§ **SELECTED TEXT**:
--- start ---

In almost every institution that collects data over time, the way those data are collected is refined and changed from one generation to the next. When Freedom House, the NGO founded in 1941, began collecting datasets on peace, conflict, and democratisation, the metrics it used stressed freedom of the press; a very different standard from the Polity Project’s measures of democracy and autocracy in terms of institutions, developed decades later. Those shifting values in political science mean that the Freedom House and Polity metrics of democracy are both useful, albeit for different projects.⁵⁰ In other fields, however, the outmoding of measures can cause grave difficulties in the usefulness of data altogether. Not only are measures like employment, the consumer price index (CPI), inflation, or gross domestic product (GDP) calculated on the basis of the way we lived in the era before the microwave oven, but also its theories and supposed laws may reflect enduring biases of old-world aristocrats and Presbyterian elders. According to Karabell, this is one reason why financial institutions in our era are abandoning traditional economic measures altogether, hiring mathematicians and historians to contrive ‘bespoke indicators’ that tell us more about the way we live now.⁵¹

We have been navigating the future by the numbers, but we may not have been paying sufficient attention to when the numbers come from. It is vital that an information society whose data come from different points in time has arbiters of information trained to work with time. Yet climatologists and economists nonetheless continue to analyse change over time and to take on big-picture questions of its meaning, including the collapse of civilisations like Rome or the Maya, usually without asking how much of our data about each came from elites denouncing democracy as the source of social breakdown or from later empires trumpeting their own victory.⁵² In an age threatened by information overload, we need a historical interpretation of the data that swarm over us – both the official record of jobs, taxes, land, and water, and the unofficial record of Dark Archives, everyday experience, and suppressed voices.

--- end ---

§ **DATASET SECTION**:
--- start ---

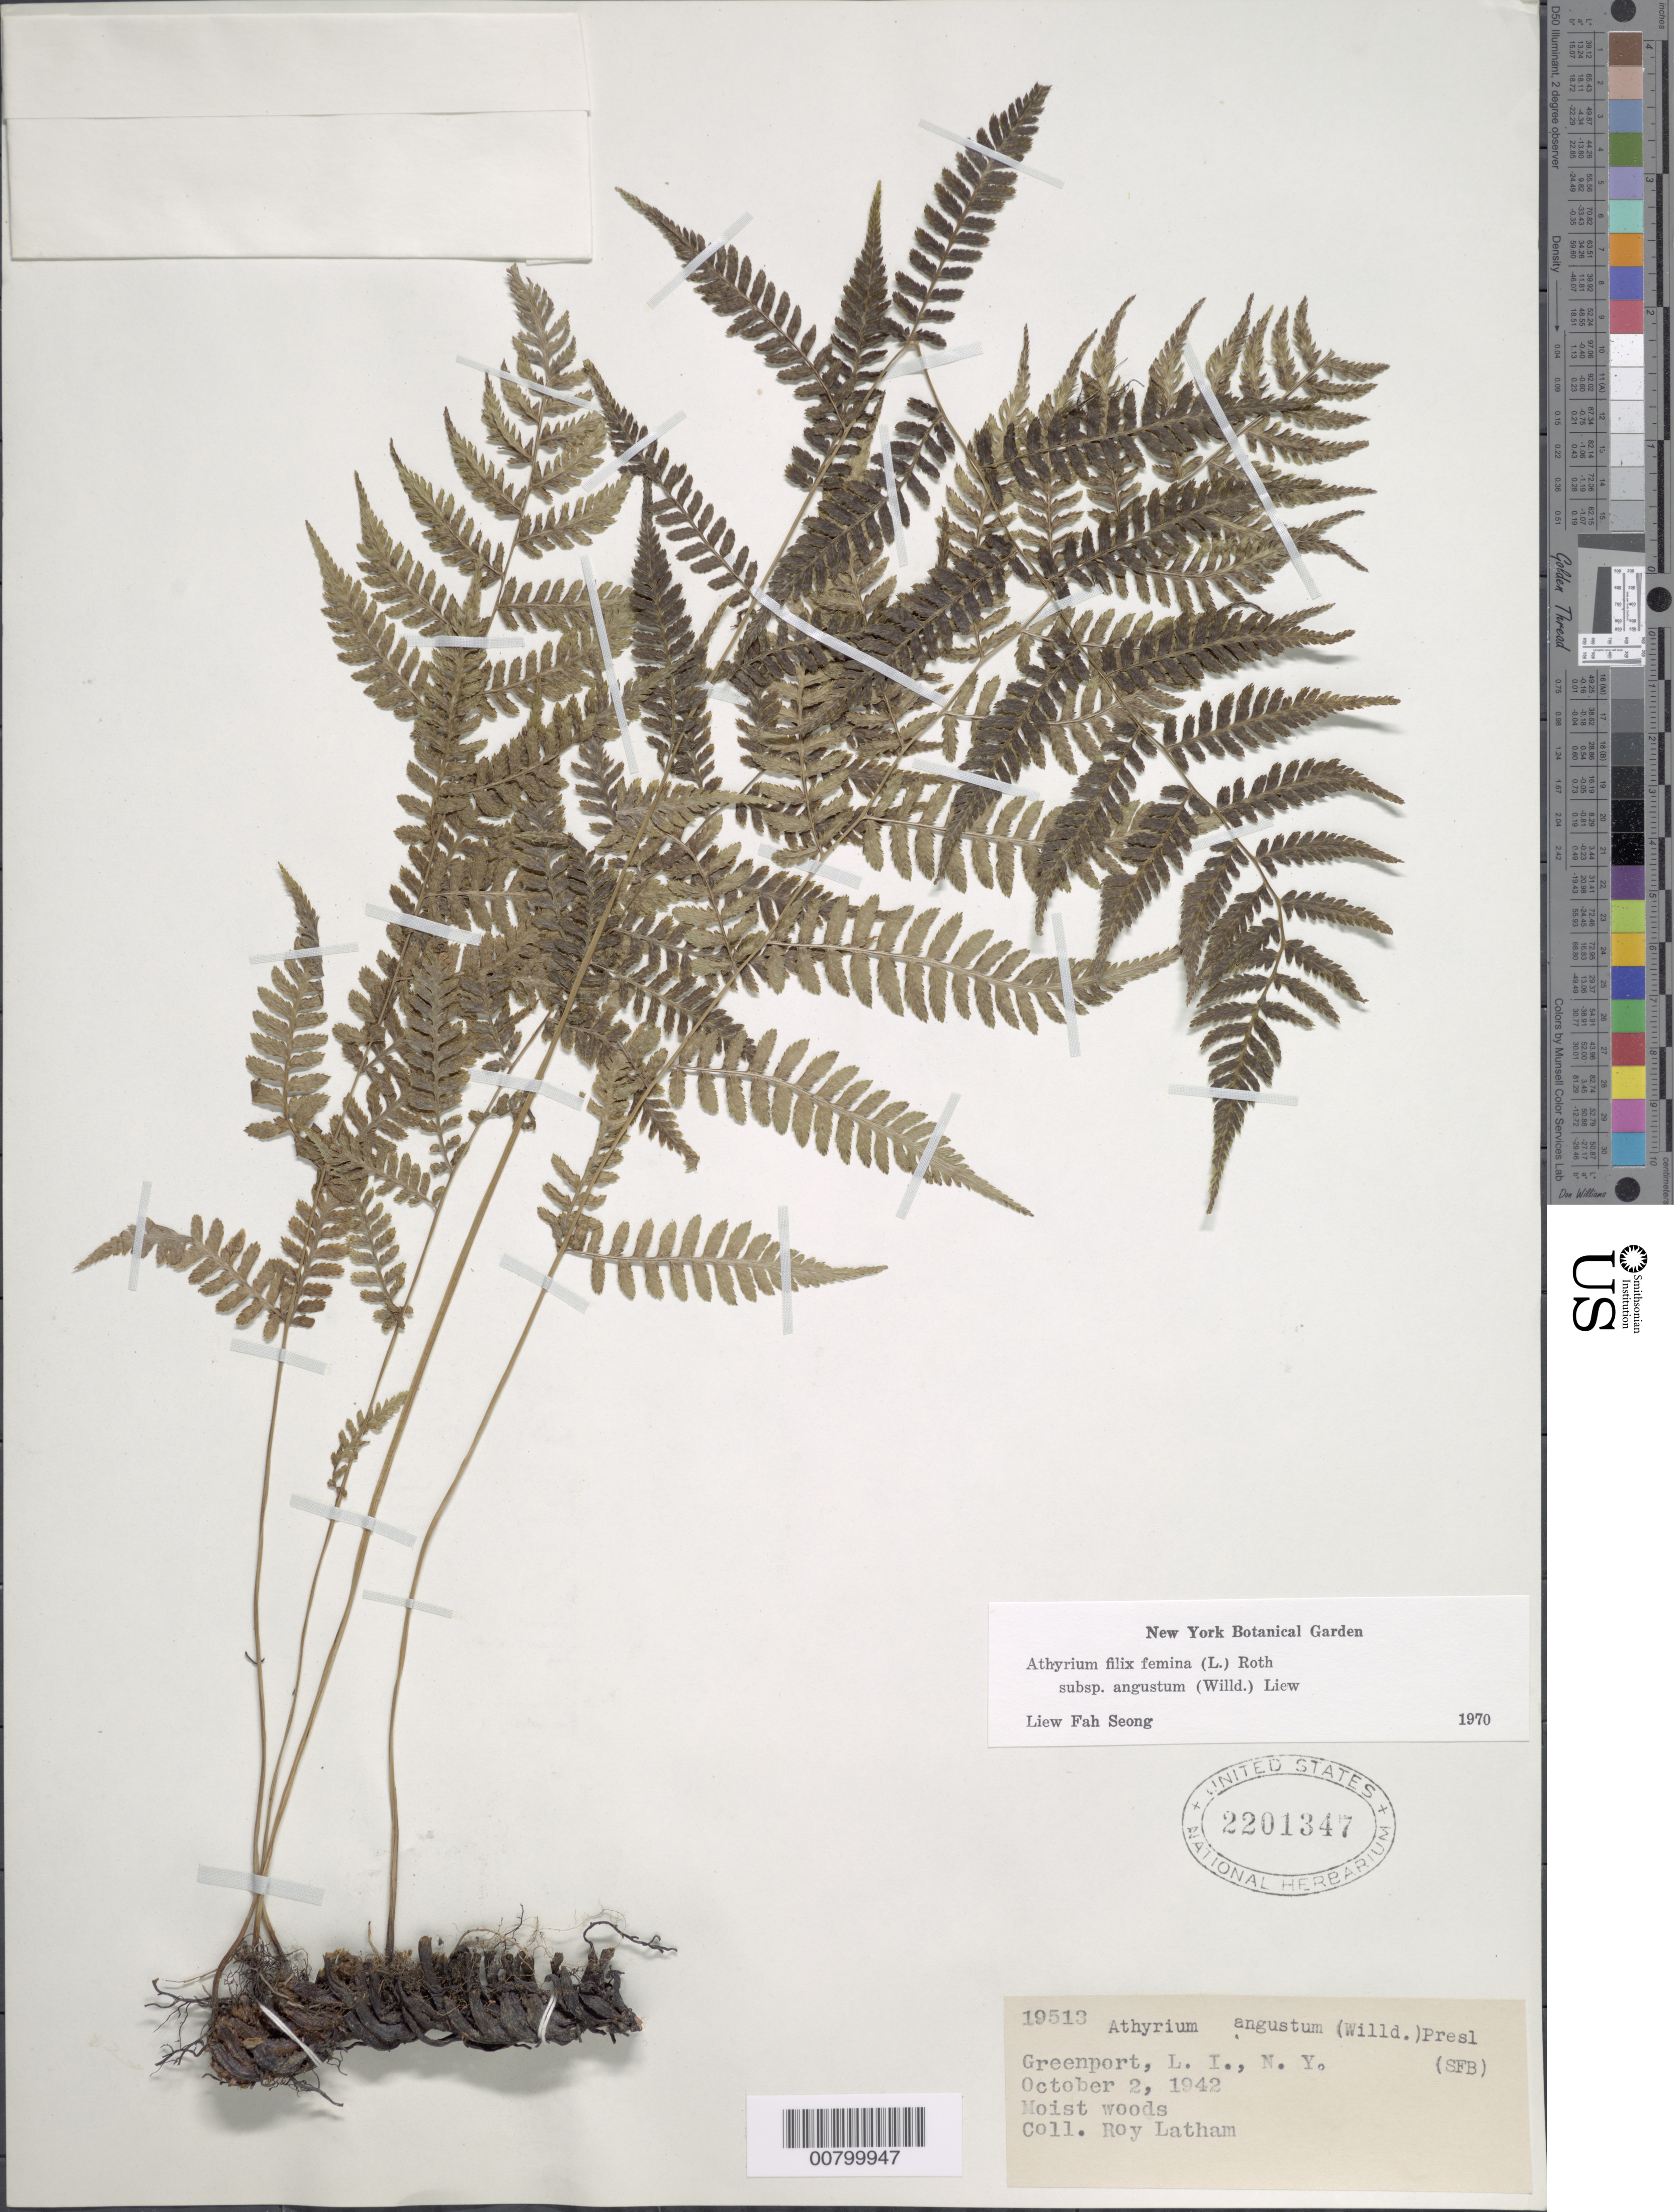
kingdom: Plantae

--- end ---

§ **GIVEN INSTRUCTION**:
In the text on how data are collected over time, what did the Freedom House metrics stress when it began collecting datasets? The listing was drawn from a different source than the text.

§ **EXERCISE RESPONSE**:
Freedom of the press.